Church of St Thomas Apostle & Martyr

Ipswich Historic Lettering: St Thomas 1   Ipswich Historic Lettering: St Thomas 22016 images
This church in Bramford Lane, on the west side of the railway bridge, has a fairly plain brick and flint exterior by the architect N.F. Cachemaille Day. It was Listed Grade II in 2011:-
ARCHITECTURE - It displays an accomplished architectural design that uses modern materials and construction techniques to interpret traditional forms in a sophisticated and highly individual manner.
DESIGNER - It was designed by Nugent Francis Cachemaille-Day, one of the most prolific and influential church architects of the C20 and a leading figure in the development of the Liturgical Movement in Britain.
MATERIALS - A well-chosen palette of material gives the building sharp detailing, a crisp expression, and neatly refers to the vernacular traditions of the region.
INTERIOR - The church has a spacious, light and uncluttered interior with an elegant, sculptural use of contcrete and contrasting materials. Many contemporary fittings and fixtures remain.
HISTORY - It is an early example in Britain of experimentation of liturgical ideas, which became popular in church architecture during the post-war years.

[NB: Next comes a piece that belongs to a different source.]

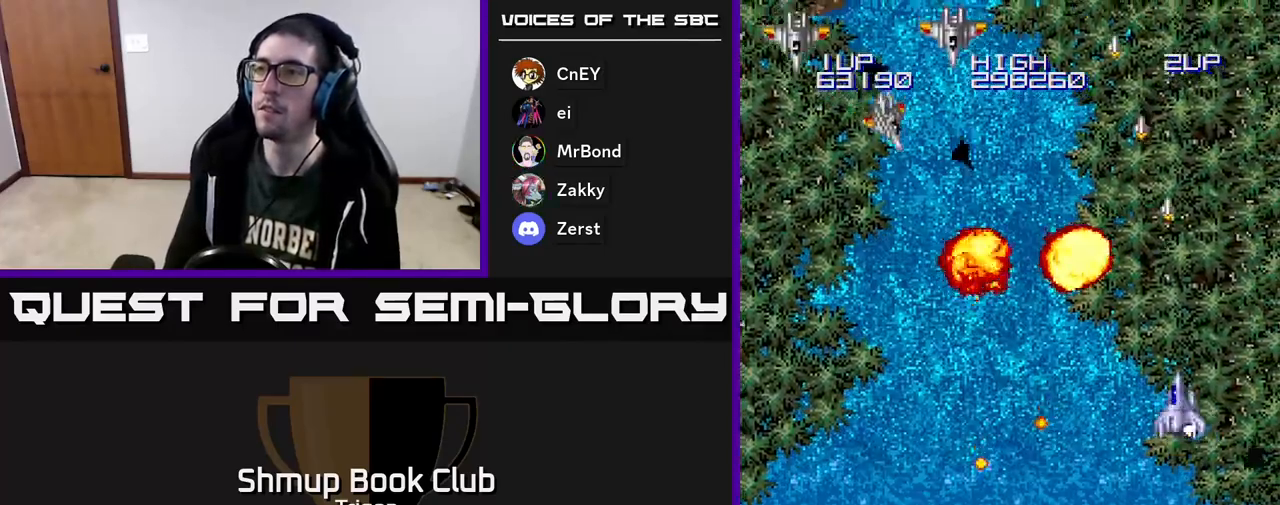
{"buttons": ["A", "DPAD_LEFT"], "right_stick": "center", "events": [[17, "DPAD_UP", "up"], [217, "A", "down"]]}
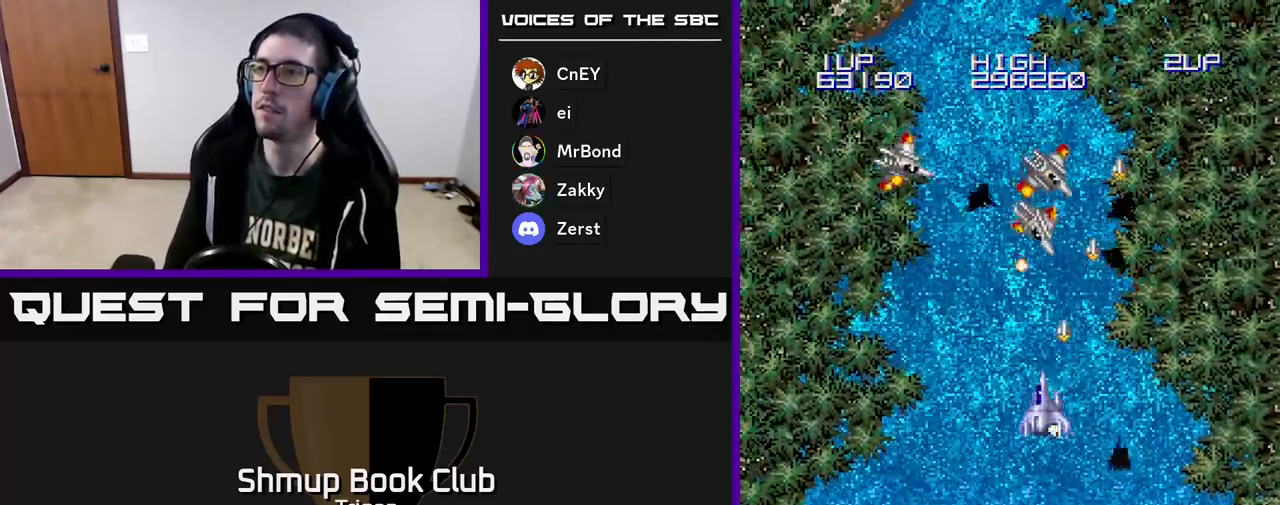
{"buttons": ["A", "DPAD_DOWN", "DPAD_LEFT"], "right_stick": "center", "events": [[67, "DPAD_DOWN", "down"], [67, "DPAD_LEFT", "up"], [150, "DPAD_RIGHT", "down"], [200, "DPAD_RIGHT", "up"], [233, "DPAD_LEFT", "down"], [267, "DPAD_DOWN", "up"], [433, "DPAD_DOWN", "down"]]}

Ipswich Historic Lettering: St Thomas 3
The Church of St Thomas was completed in 1938 and consecrated in April of the same year. A new church room was added to the north-east corner in the late 1950s and a new church hall opened next door in 1967. A new vicarage was built to the south of the church in 1983. It is known to be 'high Anglican'. The foundation stone at the base of the tower has either been restored or replaced by the look of things:
'TO THE GLORY OF GOD
THIS FOUNDATION STONE
WAS LAID BY ALDERMAN
EDWARD COLEBY RANSOME
O.B.E., J.P., DONOROF THE
SITE, ON SEPTEMBER TWENTY
THIRD IN THE YEAR NINETEEN
HUNDRED AND THIRTY SEVEN.'
Ipswich Historic Lettering: Sunny Side
Edward Coleby Ransome (1864 - 1939)
Born at Ipswich in 1864, son of James Edward Ransome (1839-1905), agricultural engineer, and his wife Alice née Gross (1837-1929), who married at Alderton, Suffolk in 1863 and in 1871 were living at 'Sunny Side', 20 Fonnereau Road, Ipswich. Educated at Haileybury, Great Amwell after which Edward became a mechanical engineer in the family firm of Ransomes, Sims of Ipswich, becoming Chairman of the Board there; in 1891 was living at 'Holmwood' (the large house in the grounds of St Mary's Convent) , Woodbridge Road, Ipswich. He married at Helston, Cornwall in 1893, Florence Mitford Smith (1857-1948) and in 1901 a 38 year old mechanical engineer living at Uppton Lodge, Warwick Road, Ipswich with his 43 year old wife, who was born at Loddon, Norfolk and ten years later living at 'Highwood', Constitution Hill, Ipswich. He was awarded the OBE in 1919 for services in the supply agricultural machinery during World War I and was a Life Member of the Ipswich Art Club 1913-1938. He was Mayor of Ipswich twice: 1912-1913 and 1918-1919. He died at Ipswich in 1939.